Günde ortalama 5 kadının öldürüldüğü, her 4 saatte bir kadının şiddet ve cinsel saldırıya maruz kaldığı bir ortamda kadınların dayanışması daha bir önem arz etmektedir. Üstelik istatistiklere yansımayan aile içi şiddetin zannedilenin çok daha üstünde olduğu tahmin edilmektedir.Son yıllarda ülkemizde yapılan reformlar çerçevesinde, kadına yönelik şiddetin önlenmesi amaçlı yasal düzenlemelere önem verilmiştir. Aile ve Sosyal Politikalar Bakanlığı bu konuda ciddi çalışmalar yürütmekte ve kadına yönelik ülkemizde yaşanan baskı, şiddet ve hak ihlallerine karşı mücadelede mağdurların her zaman yanında olmaktadır. Bu bağlamda kadın inisiyatiflerinin, Aile ve Sosyal Politikalar Bakanlığı ile birlikte mevcut yasal düzenlemelerin daha da geliştirilmesi ve iyileştirilmesi için kapsamlı ortak çalışmalar yürütmesini arzu ediyoruz.
Kadınlara Yönelik Şiddet ve Aile içi Şiddetin Önlenmesi ve Bunlarla Mücadeleye ilişkin Avrupa Konseyi Sözleşmesi, bilinen adıyla İstanbul Sözleşmesi, kadına yönelik şiddet ve aile içi şiddetle mücadele amacıyla 11 Mayıs 2011'de İstanbul'da imzaya açılmış ve Kasım 2015 itibarlıyla 40 devlet taraflından imzalanmıştır. Türkiye, 12 Mart 2012'de sözleşmeyi onaylayan ilk ülke olmuş ve sözleşme, 1 Ağustos 2014'te yürürlüğe girmiştir. Yine 2012 yılında yürürlüğe giren 6284 sayılı Ailenin Korunması ve Kadına Karşı Şiddetin Önlenmesine Dair Kanun ve İstanbul Sözleşmesi çerçevesinde alınan tedbirler, kadına yönelik şiddeti tamamen ortadan kaldırmaya yöneliktir. Ancak unutulmamalıdır ki toplumsal dönüşüm gerçekleşmedikçe en mükemmel yasal düzenlemeler ve izlenen politikalar bile sonuçsuz kalacaktır.
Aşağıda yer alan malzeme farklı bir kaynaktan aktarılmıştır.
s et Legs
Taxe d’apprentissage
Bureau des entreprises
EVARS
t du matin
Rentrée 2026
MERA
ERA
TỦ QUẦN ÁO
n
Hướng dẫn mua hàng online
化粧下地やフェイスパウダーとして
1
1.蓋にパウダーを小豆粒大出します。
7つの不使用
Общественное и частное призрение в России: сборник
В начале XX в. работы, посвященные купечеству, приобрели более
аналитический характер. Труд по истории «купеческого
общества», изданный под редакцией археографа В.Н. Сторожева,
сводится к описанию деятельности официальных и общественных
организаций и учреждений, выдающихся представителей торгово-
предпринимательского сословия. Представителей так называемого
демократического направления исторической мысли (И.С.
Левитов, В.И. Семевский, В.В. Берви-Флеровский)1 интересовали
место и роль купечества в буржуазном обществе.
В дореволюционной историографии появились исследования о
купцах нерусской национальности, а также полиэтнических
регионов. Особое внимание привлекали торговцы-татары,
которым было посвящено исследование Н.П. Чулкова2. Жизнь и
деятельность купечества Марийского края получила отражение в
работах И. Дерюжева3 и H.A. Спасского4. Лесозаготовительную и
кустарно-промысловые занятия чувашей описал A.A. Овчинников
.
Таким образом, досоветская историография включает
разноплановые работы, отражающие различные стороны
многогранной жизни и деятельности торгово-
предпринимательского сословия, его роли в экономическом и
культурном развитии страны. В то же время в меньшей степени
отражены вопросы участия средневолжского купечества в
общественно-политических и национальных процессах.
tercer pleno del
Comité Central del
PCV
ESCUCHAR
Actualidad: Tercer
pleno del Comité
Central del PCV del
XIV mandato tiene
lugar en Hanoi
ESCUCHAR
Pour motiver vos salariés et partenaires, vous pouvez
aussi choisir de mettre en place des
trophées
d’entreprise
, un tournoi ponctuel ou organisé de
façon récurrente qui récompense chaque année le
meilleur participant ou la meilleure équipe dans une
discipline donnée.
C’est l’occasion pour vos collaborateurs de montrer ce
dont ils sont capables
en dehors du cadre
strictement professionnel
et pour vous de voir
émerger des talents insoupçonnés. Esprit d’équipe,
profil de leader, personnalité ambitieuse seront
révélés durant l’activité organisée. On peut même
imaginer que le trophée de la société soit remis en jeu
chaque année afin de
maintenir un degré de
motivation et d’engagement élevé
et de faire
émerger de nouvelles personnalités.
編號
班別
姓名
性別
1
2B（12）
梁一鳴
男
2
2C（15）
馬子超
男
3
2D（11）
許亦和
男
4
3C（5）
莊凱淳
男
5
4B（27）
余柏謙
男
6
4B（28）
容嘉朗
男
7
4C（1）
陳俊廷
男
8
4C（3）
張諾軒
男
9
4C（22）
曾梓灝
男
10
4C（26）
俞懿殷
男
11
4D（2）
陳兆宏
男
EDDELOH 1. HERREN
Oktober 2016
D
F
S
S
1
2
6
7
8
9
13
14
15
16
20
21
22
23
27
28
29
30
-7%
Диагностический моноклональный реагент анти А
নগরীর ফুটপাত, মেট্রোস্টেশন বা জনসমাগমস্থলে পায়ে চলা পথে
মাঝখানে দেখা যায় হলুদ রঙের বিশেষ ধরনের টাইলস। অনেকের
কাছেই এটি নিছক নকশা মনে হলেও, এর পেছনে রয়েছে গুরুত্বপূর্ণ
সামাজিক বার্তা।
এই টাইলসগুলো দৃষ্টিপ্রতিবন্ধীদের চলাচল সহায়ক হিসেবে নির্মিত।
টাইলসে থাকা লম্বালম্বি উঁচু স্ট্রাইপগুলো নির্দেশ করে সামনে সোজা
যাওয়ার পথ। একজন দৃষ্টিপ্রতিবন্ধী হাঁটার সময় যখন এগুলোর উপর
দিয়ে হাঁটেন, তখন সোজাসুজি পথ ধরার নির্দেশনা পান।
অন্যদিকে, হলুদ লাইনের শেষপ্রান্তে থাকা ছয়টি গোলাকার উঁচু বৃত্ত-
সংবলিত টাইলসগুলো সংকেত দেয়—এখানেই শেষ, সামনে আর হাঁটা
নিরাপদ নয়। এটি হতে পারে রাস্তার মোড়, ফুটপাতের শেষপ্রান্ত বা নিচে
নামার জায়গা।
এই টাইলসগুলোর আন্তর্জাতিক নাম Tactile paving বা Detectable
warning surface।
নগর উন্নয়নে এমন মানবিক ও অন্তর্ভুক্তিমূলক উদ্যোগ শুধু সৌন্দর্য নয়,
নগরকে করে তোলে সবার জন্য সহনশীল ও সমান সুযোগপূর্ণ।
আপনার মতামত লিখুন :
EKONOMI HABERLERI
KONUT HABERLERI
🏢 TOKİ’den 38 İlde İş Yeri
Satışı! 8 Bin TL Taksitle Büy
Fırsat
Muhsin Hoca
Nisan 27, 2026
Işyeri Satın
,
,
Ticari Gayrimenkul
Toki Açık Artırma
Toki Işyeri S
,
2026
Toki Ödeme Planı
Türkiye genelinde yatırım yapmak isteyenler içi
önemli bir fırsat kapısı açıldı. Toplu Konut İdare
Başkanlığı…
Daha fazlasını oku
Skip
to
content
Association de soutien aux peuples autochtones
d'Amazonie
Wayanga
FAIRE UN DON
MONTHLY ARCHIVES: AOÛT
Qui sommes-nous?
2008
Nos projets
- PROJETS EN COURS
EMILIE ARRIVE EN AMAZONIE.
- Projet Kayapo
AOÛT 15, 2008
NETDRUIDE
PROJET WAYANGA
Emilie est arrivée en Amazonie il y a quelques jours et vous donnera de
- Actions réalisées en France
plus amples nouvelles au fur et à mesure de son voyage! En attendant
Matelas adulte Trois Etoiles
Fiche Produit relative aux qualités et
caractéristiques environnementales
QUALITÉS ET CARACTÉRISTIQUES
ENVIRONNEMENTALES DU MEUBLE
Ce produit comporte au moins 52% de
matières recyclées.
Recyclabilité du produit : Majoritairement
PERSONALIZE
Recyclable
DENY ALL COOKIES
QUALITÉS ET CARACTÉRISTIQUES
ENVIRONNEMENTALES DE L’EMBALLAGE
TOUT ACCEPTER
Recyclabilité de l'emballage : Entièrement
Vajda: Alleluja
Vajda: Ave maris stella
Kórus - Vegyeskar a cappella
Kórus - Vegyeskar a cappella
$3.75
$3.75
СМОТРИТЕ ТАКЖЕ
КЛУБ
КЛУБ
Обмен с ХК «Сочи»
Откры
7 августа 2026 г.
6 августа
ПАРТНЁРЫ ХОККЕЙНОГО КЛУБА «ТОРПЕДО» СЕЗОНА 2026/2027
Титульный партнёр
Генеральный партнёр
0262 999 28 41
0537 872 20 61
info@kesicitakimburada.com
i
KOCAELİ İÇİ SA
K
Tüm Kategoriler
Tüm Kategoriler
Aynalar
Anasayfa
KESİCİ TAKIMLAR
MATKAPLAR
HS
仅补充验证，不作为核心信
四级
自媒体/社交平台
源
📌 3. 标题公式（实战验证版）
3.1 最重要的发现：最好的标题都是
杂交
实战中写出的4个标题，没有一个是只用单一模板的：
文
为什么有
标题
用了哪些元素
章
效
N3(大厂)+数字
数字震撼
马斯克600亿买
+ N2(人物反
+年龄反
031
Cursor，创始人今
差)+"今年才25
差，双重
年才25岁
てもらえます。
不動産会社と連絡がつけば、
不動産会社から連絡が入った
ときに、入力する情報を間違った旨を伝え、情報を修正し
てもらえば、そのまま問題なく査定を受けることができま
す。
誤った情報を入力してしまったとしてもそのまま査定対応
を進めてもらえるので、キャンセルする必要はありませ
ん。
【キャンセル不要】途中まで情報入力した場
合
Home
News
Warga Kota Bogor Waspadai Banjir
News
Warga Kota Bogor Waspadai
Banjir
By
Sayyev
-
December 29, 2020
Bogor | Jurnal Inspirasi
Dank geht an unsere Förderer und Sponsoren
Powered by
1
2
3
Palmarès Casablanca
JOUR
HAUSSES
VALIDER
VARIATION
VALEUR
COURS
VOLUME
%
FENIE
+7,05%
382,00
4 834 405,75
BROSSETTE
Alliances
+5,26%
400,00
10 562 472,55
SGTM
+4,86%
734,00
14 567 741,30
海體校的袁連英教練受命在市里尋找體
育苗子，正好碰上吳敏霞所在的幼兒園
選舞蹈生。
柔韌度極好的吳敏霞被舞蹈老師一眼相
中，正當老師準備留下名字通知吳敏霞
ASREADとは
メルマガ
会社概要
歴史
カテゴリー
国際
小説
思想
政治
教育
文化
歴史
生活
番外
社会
Bu nedenle, toplumun her kesiminin cinsiyetçi yaklaşımdan uzak durması, dayanışma içinde kadına yönelik şiddete karşı mücadele etmesi gerekmektedir. Aileler, evlatlarını yetiştirirken kız-erkek ayrımı yapmadan her çocuğa eşit sevgi, saygı ve ilgi göstermelidir. Toplumdaki her birey bu yönde eğitilmeli, çocuklara aileleri taraflından değer verilmeli ve saygı görmenin önemine dikkat çekilmelidir.
Toplumdaki her birey kadına yönelik şiddetin önlenmesi için mücadele etmeli, yöneticiler kadına yönelik şiddeti önlemeye yönelik politikalarında tutarlı ve kararlı olmalıdır.
25 Kasım 'Kadın Şiddetine Hayır Günü'nde, Sağlık Sen Kadınlar Komisyonu olarak 81 ilimizde düzenlenen eşzamanlı basın açıklamamız ve farkındalık etkinliğimizle, ülkemizde yaşanan kadın hakları ihlallerine karşı herkesi birlik, beraberlik ve dayanışma içinde olmaya davet ediyoruz. Mağdur olmuş kadınlarımız için de, sendikamız bünyesinde her türlü yardımı yapmaya ve destek vermeye hazırız. Bugünü simgeleştirmek adına, 'KADINA KARŞI ŞİDDETE DUR!' diyerek, el izlerimizi basmış olduğumuz balonları gökyüzüne bırakarak, kadınlarının örselenmediği bir toplumun var olmasını diliyoruz.
Kadına yönelik şiddetin son bulması için toplumun tüm kesimlerine çağrımızı yineleyerek, katılımlarınız için her birinize ayrı ayrı teşekkür eder, çalışmalarınızda başarılar dileriz.